文書の抜粋:
<<<<
図3Aは、誘電材料がホウ素含有化合物を含まず、島部が観察されない場合の、表面破壊の走査型電子顕微鏡写真である。一方、
図3Bは、誘電材料がホウ素含有化合物、特にホウ酸を含み、島部が観察される場合の、表面破壊の走査型電子顕微鏡写真である。ホウ酸によって、
図3Bにおいて、島部100が誘電体内に存在する。理論によって限定されることは意図しないが、かかるホウ素含有化合物は、結晶粒間の導電性の切断を可能にすることができ、また、より良好な粒界を画定すること、及び/又は粒界を安定化することを助けることができる。
【0041】
[0049]かかるホウ素含有化合物は、誘電材料の重量を基準として、約0.01重量%以上、例えば約0.1重量%以上、例えば約0.2重量%以上、例えば約0.3重量%以上、例えば約0.5重量%以上、例えば約0.6重量%以上の量で誘電材料中に存在させることができる。かかるホウ素含有化合物は、誘電材料の重量を基準として、約5重量%以下、例えば約3重量%以下、例えば約2重量%以下、例えば約1重量%以下、例えば約0.6重量%以下、例えば約0.5重量%以下の量で誘電材料中に存在させることができる。
【0042】
[0050]誘電材料は、種々の方法を使用して製造することができる。誘電材料を形成するための1つの方法には、酸化亜鉛を最初に上述の金属酸化物及び酸の金属塩のような他の添加剤と混合及び/又は(例えば1050℃において)焼成することを含ませることができる。例えば、酸化亜鉛を最初に、酸化アンチモン、酸化コバルト、酸化ニッケル、酸化クロム、炭酸マンガン、硝酸アルミニウム、及びシリカと混合して焼成することができる。その後、焼成した酸化亜鉛を他の成分と混合することができる。例えば、焼成した酸化亜鉛を、酸化ビスマスのような他の酸化物、正温度係数サーミスタ材料、ホウ素含有化合物、又はそれらの組み合わせと混合することができる。この点に関して、酸化ビスマスのような他の酸化物は、最初の焼成工程において導入しなくてもよいが、第2の混合工程において導入することができる。同様に、正温度係数サーミスタ材料は、最初の焼成工程において導入しなくてもよいが、第2の混合工程において導入することができる。また、ホウ素含有化合物は、最初の焼成工程において導入しなくてもよいが、第2の混合工程において導入することができる。理論によって限定されることは意図しないが、本発明者らは、かかる方法によって、酸化ビスマスを溶融させ、チタン酸バリウムのような正温度係数サーミスタ材料を焼成した酸化亜鉛と反応させることを可能にすることができ、かかるプロセスによって低い漏れ電流を可能にすることができることを見出した。
【0043】
[0051]更に、バリスタの特定の構成は本発明によって限定されないことを理解すべきである。例えば、誘電体層及び電極の構成は、本発明によって限定されず、任意の構成を使用することができる。一般に、本バリスタには交互に配される第1の層及び第2の層を含ませることができ、ここで、それぞれの第1の層には第1の端子と接続されている第1の電極を含ませることができ、それぞれの第2の層には第2の端子と接続されている第2の電極を含ませることができる。電極は、パラジウム、銀、白金、銅のような導体、又は誘電体層上に印刷することができる他の好適な導体から形成することができる。バリスタには、上部誘電体層及び底部誘電体層を含ませることができ、上部及び底部誘電体層の1以上にダミー電極を含ませることができる。
>>>>
提供された記録:
<<<<
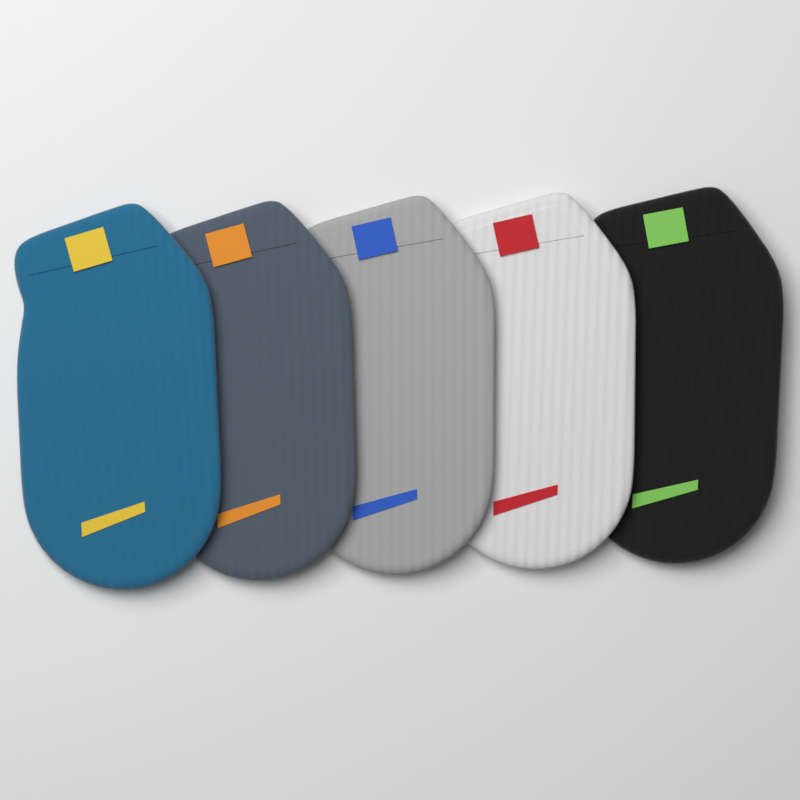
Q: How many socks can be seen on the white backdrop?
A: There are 5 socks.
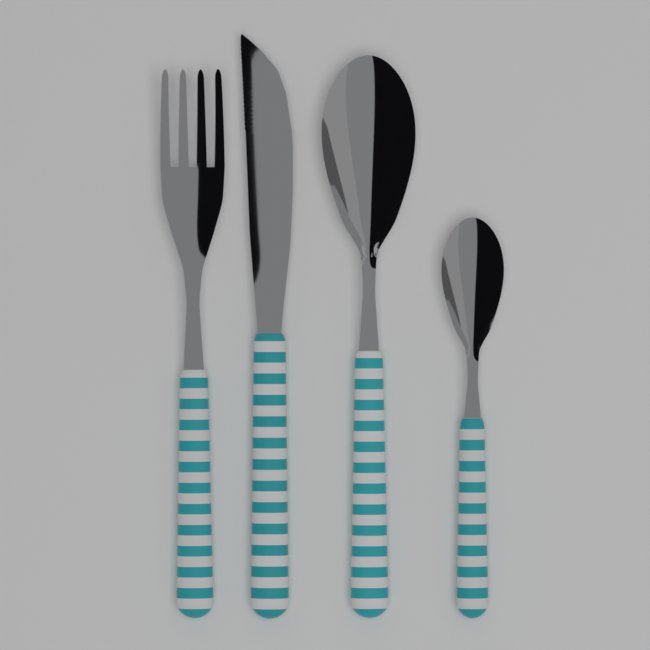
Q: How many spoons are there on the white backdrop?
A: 2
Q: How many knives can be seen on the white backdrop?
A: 1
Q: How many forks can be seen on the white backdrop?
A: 1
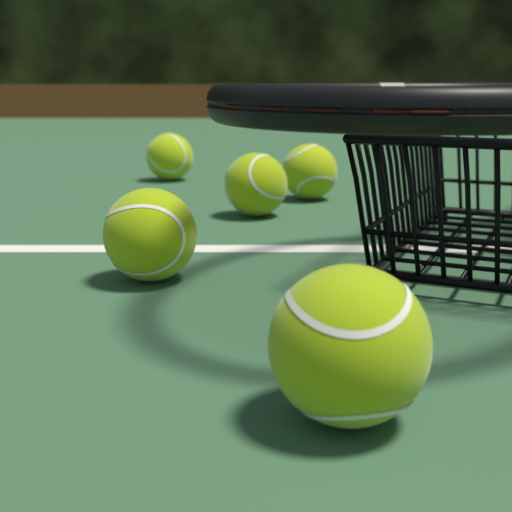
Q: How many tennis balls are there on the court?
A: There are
>>>>
作業の指示:
1. バリスタの誘電材料に関する文章から、「図3Aは、誘電材料がホウ素含」から「ることを助けることができる。」までを、両端の語句も含めて一字一句そのまま書き写してください。
2. バリスタの誘電材料に関する文章を、示されている最後の文の後から書き継いでください。

回答:
1.
図3Aは、誘電材料がホウ素含有化合物を含まず、島部が観察されない場合の、表面破壊の走査型電子顕微鏡写真である。一方、
図3Bは、誘電材料がホウ素含有化合物、特にホウ酸を含み、島部が観察される場合の、表面破壊の走査型電子顕微鏡写真である。ホウ酸によって、
図3Bにおいて、島部100が誘電体内に存在する。理論によって限定されることは意図しないが、かかるホウ素含有化合物は、結晶粒間の導電性の切断を可能にすることができ、また、より良好な粒界を画定すること、及び/又は粒界を安定化することを助けることができる。

2.
【0044】
[0052]更に、本発明は誘電体-電極層のいかなる特定の数にも限定されないことを理解されたい。例えば、幾つかの実施形態においては、バリスタに、2以上の誘電体-電極層、4以上の誘電体-電極層、8以上の誘電体-電極層、10以上の誘電体-電極層、20以上の誘電体-電極層、30以上の誘電体-電極層、又は任意の好適な数の誘電体-電極層を含ませることができる。
【0045】
[0053]上述のように、バリスタは少なくとも2つの外部端子を含み、第1の端子はバリ
スタの第1の端面上に配置され、第2の端子はバリスタの第2の端面上に配置され、第2の端面は第1の端面に対向している。端子には、白金、銅、パラジウム、銀、又は他の好適な導体材料のメタライゼーション層を含ませることができる。クロム/ニッケル層、続いてスパッタリングのような通常の加工技術によって施される銀/鉛層を、端子構造体のための外側導電層として使用することができる。
【0046】
[0054]本明細書に開示されるバリスタは、広範囲のデバイスにおいて用途を見出すことができる。例えば、本バリスタは、無線周波数アンテナ/増幅器回路において使用することができる。本バリスタはまた、レーザードライバー、センサー、レーダー、無線周波数識別チップ、近距離無線通信、データライン、ブルートゥース、光学機器、イ-サネット、及び任意の好適な回路などの種々の技術において用途を見出すこともできる。
【0047】
[0055]本明細書に開示されるバリスタはまた、自動車産業において特定の用途を見出すこともできる。例えば、本バリスタは、自動車用途において、上述の回路のいずれかにおいて使用することができる。かかる用途に関しては、厳しい耐久性及び/又は性能の要求を満足するために、受動電気コンポーネントが求められる場合がある。例えば、AEC-Q200標準規格では、幾つかの自動車用途が規制されている。本発明の幾つかの態様によるバリスタは、例えばAEC-Q200-002パルス試験などの1以上のAEC-Q200試験を満足することが可能であり得る。
【0048】
[0056]超低キャパシタンスバリスタは、データ処理及び伝送技術において特定の用途を見出すことができる。例えば、本発明の幾つかの態様は、約1pF未満のキャパシタンスを示すバリスタに関する。かかるバリスタは、例えば高周波データ伝送回路において最小の信号歪みに寄与し得る。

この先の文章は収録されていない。